Le tableau ci-dessous donne les bornes de l’intervalle de confiance à 90%, 95% et 99%, autour de l’augmentation mesurée de la confiance des ménages dont on a parlé auparavant (on fait toujours l’hypothèse d’une variance égale à 4)

Niveau Coefficient Borne inférieure Borne supérieure
90% 1,64 -0,28 6,28
95% 1,96 -0,92 6,92
99% 2,58 -2,16 8,16

 

Quand le niveau croît, l’intervalle s’élargit : on se donne plus de chances de couvrir la vraie valeur. Mais l’information donnée est de plus en plus floue, et moins utile. Notons qu’avec l’hypothèse que nous faisons sur la variance, même à 90%, il n’est pas possible de dire que la confiance des ménages a significativement augmenté en mars 2014.

Un intervalle de confiance est-il forcément symétrique?

Pour un même niveau de confiance, on peut construire une infinité d’intervalles de confiance autour de la valeur mesurée. Tous les intervalles de confiance proposés ci-dessous ont une probabilité 95% de contenir la vraie valeur (on reprend notre exemple sur la supposée amélioration de la confiance des ménages français en mars 2014) :

[-0,92 ; 6,92]   [-0,28 ; +∞[   ]-∞ ; 6,28]   [-1,66 ; 6,52]   [-0,52 ; 7,66]

 

Un seul de ces intervalles est symétrique. Et il a une très bonne propriété: c’est celui qui est de longueur minimale.

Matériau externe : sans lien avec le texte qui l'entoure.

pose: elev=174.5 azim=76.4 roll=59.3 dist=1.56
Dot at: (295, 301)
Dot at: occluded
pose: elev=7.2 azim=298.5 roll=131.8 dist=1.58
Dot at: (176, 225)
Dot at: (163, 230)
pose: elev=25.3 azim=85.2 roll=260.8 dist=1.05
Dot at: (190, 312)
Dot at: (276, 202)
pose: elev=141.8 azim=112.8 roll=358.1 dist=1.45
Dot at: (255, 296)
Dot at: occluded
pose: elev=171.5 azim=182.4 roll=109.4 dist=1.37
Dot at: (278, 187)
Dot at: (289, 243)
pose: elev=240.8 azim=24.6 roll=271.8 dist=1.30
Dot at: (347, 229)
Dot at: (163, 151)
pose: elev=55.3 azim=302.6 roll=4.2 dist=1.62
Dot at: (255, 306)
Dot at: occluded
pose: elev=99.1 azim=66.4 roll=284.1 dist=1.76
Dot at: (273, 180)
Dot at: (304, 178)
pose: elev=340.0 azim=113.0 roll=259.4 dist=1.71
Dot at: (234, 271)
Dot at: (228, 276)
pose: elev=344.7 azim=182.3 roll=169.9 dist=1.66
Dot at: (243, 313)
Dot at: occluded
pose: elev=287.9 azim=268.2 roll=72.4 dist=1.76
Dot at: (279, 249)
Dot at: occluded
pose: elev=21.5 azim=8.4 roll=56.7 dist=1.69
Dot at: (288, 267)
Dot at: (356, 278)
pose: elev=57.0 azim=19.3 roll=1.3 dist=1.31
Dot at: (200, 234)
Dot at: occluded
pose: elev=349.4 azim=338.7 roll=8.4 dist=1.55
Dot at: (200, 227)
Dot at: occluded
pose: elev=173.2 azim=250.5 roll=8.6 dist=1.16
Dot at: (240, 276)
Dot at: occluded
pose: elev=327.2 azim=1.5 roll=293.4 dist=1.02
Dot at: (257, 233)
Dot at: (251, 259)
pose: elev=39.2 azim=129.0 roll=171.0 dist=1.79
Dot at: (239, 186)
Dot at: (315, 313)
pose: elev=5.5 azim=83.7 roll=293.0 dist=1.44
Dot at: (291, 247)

C’est pour cette raison que l’on choisit toujours un intervalle symétrique: c’est le plus petit de tous les intervalles possibles. On peut aussi donner à ce choix une raison statistique, qui est expliquée dans l’article sur les tests statistiques.

Tests statistiques et intervalles de confiance

Les interrogations sur la précision d’un résultat statistique se posent souvent en termes de test statistique: l’augmentation de la confiance des ménages mesurée en mars 2014 est-elle réelle, ou simplement due à l’aléa de sondage? Les sondages à la veille de la dernière élection présidentielle donnaient-il un écart statistiquement significatif entre les deux candidats? Le souvenir publicitaire sur ma dernière campagne est-il significativement plus élevé que sur les campagnes analogues, i.e. ma campagne est-elle efficace?

 

Un test statistique s’interprète de manière naturelle en termes d’intervalle de confiance: les deux concepts sont équivalents. La compréhension de ce qu’est un intervalle de confiance étant plutôt simple et naturelle, la dualité intervalles de confiance/tests statistiques permet de mieux comprendre ces derniers, alors que le concept peut sembler de prime abord assez complexe.

 

C’est à vous

Le PSG a gagné son match aller de quart de final de la ligue des champions 2014 3-1 contre Chelsea. Les commentateurs nous apprennent que la probabilité d’aller en demi-finale pour le PSG est de 75%. Quel est l’intervalle de confiance autour de ce chiffre?

 

 

Article reliés

 

Tests statistiques

Précision des sondages électoraux

 

Références

S. Kullback (1959): Information Theory and Statistics – Wiley

T.S. Ferguson (1967) : Mathematical Statistics – Academic Press

J.P. Lecoutre (2012) : Statistique et probabilités – Dunod

A. Monfort (1982) : Cours de statistique mathématique –- Economica

S.D. Silvey (1975) : Statistical inference – Chapman and Hall

Annexe : Calcul de la variance de l’augmentation de la confiance des ménages en mars 2014

L’information dont on dispose dans l’Information Rapide de l’INSEE est résumée dans le tableau ci-dessous :

 

    2014
  Moy. Déc. Fév. Mars
Indicateur synthétique 100 85 86 85 88
Situation financière personnelle – évolution passée –19 –34 –35 –32 –30
Situation financière personnelle – perspectives d’évolution –4 –20 –17 –19 –17
Capacité d’épargne actuelle 8 11 14 10 16
Capacité d’épargne future –10 –5 –1 –7 2
Opportunité d’épargner 18 18 23 21 20
Opportunité de faire des achats importants –14 –29 –28 –28 –26
Niveau de vie en France – évolution passée –43 –73 –71 –72 –69
Niveau de vie en France – perspectives d’évolution –23 –49 –46 –51 –47
Chômage – perspectives d’évolution 32 49 53 55 53
Prix – évolution passée –13 –7 –13 –20 –25
Prix – perspectives d’évolution –34 –17 –16 –24 –30

 

On dispose ainsi des soldes d’opinion (réponses positives moins réponse négatives), ainsi que de la taille de l’échantillon (environ 2000). L’indicateur synthétique est calculé comme une moyenne pondérée des 11 séries, sans que les poids soient fournis.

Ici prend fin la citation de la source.